Ainda não é clara a forma como o ‘Brexit’ vai alterar as perspetivas dos estudantes britânicos na Europa. Vivienne Stern, diretor da unidade de internacionalização das universidades do Reino Unido, escreve que o valor de estudar fora “é incalculável” e que os alunos precisam de ser esclarecidos sobre o futuro do programa. Mais de 300 mil britânicos já foram beneficiados e para o responsável os efeitos são claros: “Maior empregabilidade, melhores resultados nos cursos e salários mais altos, especialmente para os de origens desfavorecidas”, escreveu num artigo publicado no “The Guardian”.

A 2 de novembro do ano passado, a organização lançou a campanha “Go International: Stand Out” (“Vai para fora: destaca-te”) para dobrar o número de universitários britânicos que estudam, trabalham ou fazem voluntariado no estrangeiro durante os cursos. Professores, reitores, empresários e até políticos subscreveram a ação por considerarem que o Reino Unido precisa de diplomados com o tipo de competências que a mobilidade potencia. Jo Johnson, ministro com a pasta da Educação, garantiu que os protocolos estão assegurados até ao ano letivo 2019/2020. Depois disso, sobram dúvidas. Para Viviene, dadas as questões que envolvem o ‘Brexit’, seria fácil esquecer a mobilidade estudantil, “mas ela importa”.

Foi a partir de inquietações como esta que Filipe Araújo, premiado pelo filme “A Sétima Vida de Gualdino”, decidiu filmar “O Projeto Erasmus”, um documentário “que se serve do programa como desculpa para refletir sobre a primeira geração de europeus e a Europa à luz de duas décadas de conquistas, euforias, perdas e desilusões”. A história de um reencontro acidental entre dois grandes amigos de Erasmus serve também como pretexto para o próprio cineasta rever “velhos companheiros de aventura”, volvidas precisamente duas décadas (a produção deverá começar na segunda metade de 2019).

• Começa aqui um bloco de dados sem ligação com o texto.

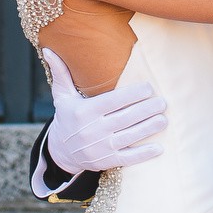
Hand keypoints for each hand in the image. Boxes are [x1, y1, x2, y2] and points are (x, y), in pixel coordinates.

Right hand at [41, 47, 166, 175]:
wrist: (61, 152)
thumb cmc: (67, 118)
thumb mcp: (62, 96)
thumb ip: (61, 73)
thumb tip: (48, 50)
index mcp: (84, 112)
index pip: (112, 101)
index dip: (132, 94)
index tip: (149, 87)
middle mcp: (92, 130)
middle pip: (124, 118)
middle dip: (146, 110)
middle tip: (163, 102)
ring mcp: (100, 148)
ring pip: (129, 137)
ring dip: (148, 128)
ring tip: (164, 119)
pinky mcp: (107, 162)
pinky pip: (128, 158)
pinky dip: (143, 154)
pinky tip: (159, 148)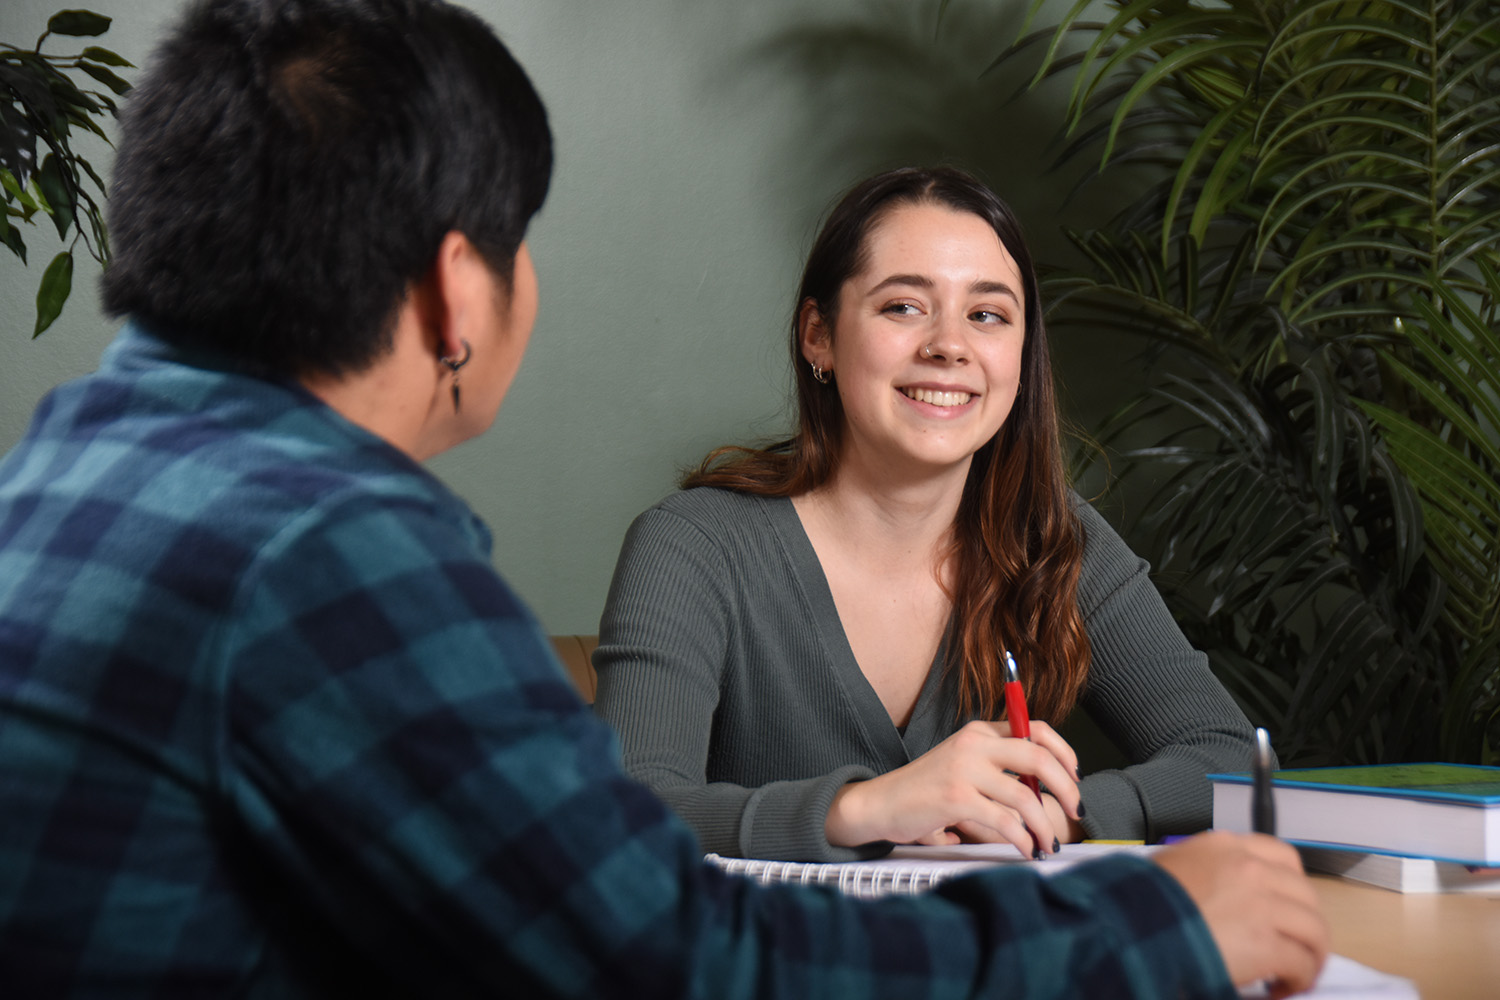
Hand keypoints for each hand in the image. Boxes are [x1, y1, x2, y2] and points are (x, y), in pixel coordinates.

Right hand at [824, 719, 1080, 856]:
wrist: (880, 803)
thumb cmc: (925, 789)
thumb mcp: (962, 763)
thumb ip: (997, 765)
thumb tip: (1047, 786)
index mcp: (978, 731)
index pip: (1034, 727)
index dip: (1063, 752)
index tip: (1074, 777)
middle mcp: (973, 744)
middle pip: (1038, 757)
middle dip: (1066, 788)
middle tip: (1075, 811)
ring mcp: (964, 770)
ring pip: (1025, 795)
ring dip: (1046, 825)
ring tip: (1048, 843)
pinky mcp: (956, 799)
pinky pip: (1005, 821)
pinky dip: (1024, 839)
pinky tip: (1027, 850)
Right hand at [1154, 832, 1328, 996]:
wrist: (1127, 927)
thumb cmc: (1137, 903)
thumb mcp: (1170, 867)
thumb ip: (1203, 872)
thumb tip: (1220, 898)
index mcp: (1223, 846)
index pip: (1281, 856)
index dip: (1292, 887)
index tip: (1290, 908)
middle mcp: (1248, 868)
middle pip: (1306, 895)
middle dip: (1307, 925)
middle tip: (1299, 948)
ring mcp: (1260, 903)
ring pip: (1313, 929)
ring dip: (1310, 955)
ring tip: (1295, 974)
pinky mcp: (1265, 942)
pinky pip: (1301, 961)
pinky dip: (1299, 978)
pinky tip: (1282, 987)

Da passagem por Itália, Filipe guarda quase tudo, até porque “o Erasmus não é aquele tipo de experiência que se vive, se arruma depois a um canto e se esquece”. Está em cada passo, no que fica dos serões em que se sentava à mesa com a Europa. “O Erasmus é uma atitude”, diz Filipe, que se pergunta se estas derivas não são afinal uma crise de meia-idade. Sem saber, leva-nos num círculo ao início do texto, fazendo eco das palavras do escritor: “a ideia do Erasmus deveria ser obrigatória, não apenas para estudantes, mas também para taxistas, canalizadores e outros trabalhadores.” A construção dessa Europa segue dentro de momentos.